• **What you should do**:
Put every line of the items into a Markdown table with the columns Row and Line, numbering the rows in order and leaving out blank lines.

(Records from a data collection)
━━━━━━━━━━━━━━━━

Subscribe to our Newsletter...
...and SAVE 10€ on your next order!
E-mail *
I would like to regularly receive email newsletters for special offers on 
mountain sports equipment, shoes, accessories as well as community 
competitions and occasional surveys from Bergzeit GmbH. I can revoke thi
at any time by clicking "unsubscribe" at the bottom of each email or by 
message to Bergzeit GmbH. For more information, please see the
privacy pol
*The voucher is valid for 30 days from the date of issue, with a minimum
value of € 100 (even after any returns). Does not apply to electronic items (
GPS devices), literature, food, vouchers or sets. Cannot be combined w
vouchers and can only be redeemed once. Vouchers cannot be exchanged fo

━━━━━━━━━━━━━━━━

• **Result of the exercise**:
| Row | Line |
|---|---|
| 1 | Subscribe to our Newsletter... |
| 2 | ...and SAVE 10€ on your next order! |
| 3 | E-mail * |
| 4 | I would like to regularly receive email newsletters for special offers on  |
| 5 | mountain sports equipment, shoes, accessories as well as community  |
| 6 | competitions and occasional surveys from Bergzeit GmbH. I can revoke thi |
| 7 | at any time by clicking "unsubscribe" at the bottom of each email or by  |
| 8 | message to Bergzeit GmbH. For more information, please see the |
| 9 | privacy pol |
| 10 | *The voucher is valid for 30 days from the date of issue, with a minimum |
| 11 | value of € 100 (even after any returns). Does not apply to electronic items ( |
| 12 | GPS devices), literature, food, vouchers or sets. Cannot be combined w |
| 13 | vouchers and can only be redeemed once. Vouchers cannot be exchanged fo |